(Saved entries)

============

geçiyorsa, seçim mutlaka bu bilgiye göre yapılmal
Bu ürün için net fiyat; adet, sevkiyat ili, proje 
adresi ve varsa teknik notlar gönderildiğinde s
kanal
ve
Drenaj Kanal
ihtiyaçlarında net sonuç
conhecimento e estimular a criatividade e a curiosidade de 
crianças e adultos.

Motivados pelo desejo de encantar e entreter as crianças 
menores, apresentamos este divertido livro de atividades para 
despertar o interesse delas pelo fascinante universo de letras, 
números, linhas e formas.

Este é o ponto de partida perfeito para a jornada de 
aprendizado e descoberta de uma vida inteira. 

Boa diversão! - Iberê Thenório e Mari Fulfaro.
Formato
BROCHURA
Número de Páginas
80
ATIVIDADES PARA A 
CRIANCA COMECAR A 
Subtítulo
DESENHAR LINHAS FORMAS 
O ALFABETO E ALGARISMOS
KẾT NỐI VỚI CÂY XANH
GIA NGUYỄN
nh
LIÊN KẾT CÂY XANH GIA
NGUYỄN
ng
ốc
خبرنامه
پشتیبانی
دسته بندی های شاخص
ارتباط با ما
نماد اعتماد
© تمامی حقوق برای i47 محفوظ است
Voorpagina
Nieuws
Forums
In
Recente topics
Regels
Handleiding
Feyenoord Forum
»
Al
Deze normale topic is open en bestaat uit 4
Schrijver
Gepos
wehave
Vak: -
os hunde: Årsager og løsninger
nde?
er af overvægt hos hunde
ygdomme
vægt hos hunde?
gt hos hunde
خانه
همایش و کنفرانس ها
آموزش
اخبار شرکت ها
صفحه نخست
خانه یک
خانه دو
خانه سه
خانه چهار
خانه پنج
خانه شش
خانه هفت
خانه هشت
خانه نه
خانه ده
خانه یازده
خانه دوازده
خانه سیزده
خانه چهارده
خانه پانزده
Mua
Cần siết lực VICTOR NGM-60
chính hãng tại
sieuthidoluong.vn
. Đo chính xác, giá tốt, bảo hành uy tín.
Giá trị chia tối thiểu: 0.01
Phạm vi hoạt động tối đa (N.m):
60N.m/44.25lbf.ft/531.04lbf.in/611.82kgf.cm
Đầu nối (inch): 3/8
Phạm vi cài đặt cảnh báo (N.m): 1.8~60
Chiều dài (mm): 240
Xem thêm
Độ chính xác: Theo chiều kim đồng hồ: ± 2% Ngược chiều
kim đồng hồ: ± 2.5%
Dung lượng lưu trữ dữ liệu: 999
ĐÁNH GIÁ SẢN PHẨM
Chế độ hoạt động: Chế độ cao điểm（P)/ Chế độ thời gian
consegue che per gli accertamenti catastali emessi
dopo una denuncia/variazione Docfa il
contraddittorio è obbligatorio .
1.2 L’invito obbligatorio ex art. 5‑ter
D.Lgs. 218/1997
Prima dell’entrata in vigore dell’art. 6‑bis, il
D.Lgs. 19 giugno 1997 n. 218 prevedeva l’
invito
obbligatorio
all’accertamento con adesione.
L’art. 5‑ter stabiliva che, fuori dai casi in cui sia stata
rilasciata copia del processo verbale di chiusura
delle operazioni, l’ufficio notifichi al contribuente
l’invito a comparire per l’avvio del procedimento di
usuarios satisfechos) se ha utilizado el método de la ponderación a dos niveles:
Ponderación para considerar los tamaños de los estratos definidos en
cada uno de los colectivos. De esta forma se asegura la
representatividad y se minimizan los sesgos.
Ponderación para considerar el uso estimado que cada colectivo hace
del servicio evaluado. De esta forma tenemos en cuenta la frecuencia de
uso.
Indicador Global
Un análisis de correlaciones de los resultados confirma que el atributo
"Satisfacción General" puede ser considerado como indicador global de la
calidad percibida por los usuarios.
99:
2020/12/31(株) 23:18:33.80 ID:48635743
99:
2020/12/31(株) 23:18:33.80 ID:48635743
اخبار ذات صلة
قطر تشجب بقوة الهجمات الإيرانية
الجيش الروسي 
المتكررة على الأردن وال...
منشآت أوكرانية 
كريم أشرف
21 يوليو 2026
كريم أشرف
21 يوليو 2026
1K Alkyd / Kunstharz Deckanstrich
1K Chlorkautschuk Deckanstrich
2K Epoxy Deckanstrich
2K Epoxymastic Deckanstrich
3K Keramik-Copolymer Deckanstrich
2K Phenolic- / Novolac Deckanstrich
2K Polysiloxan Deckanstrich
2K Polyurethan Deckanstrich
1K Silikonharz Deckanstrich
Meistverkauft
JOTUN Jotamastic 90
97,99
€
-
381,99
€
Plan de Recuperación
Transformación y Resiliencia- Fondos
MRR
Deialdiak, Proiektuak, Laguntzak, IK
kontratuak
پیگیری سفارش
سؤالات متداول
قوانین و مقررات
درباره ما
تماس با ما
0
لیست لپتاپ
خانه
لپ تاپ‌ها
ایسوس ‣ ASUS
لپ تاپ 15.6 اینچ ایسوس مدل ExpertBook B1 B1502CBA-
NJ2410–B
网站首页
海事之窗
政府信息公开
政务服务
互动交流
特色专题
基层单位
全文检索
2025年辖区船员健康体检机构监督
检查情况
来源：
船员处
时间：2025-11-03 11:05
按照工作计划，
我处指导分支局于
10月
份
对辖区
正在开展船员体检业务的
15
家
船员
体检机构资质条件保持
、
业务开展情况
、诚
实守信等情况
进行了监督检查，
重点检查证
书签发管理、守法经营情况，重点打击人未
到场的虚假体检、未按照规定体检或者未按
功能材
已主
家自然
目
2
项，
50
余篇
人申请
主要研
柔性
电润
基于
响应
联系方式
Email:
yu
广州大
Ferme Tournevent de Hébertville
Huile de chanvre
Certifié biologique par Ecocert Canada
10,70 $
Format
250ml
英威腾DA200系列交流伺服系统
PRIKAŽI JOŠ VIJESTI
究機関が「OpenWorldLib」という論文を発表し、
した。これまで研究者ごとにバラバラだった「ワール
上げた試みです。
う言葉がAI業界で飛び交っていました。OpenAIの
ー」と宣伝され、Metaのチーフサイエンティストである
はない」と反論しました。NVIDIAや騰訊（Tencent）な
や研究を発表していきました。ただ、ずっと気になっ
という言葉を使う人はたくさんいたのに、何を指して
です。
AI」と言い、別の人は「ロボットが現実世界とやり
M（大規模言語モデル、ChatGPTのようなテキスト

============

▸ EXERCISE BRIEF:
Your task is to copy each line of the entries that includes the word "invito".

▸ TASK ANSWER:
1.2 L’invito obbligatorio ex art. 5‑ter
invito
l’invito a comparire per l’avvio del procedimento di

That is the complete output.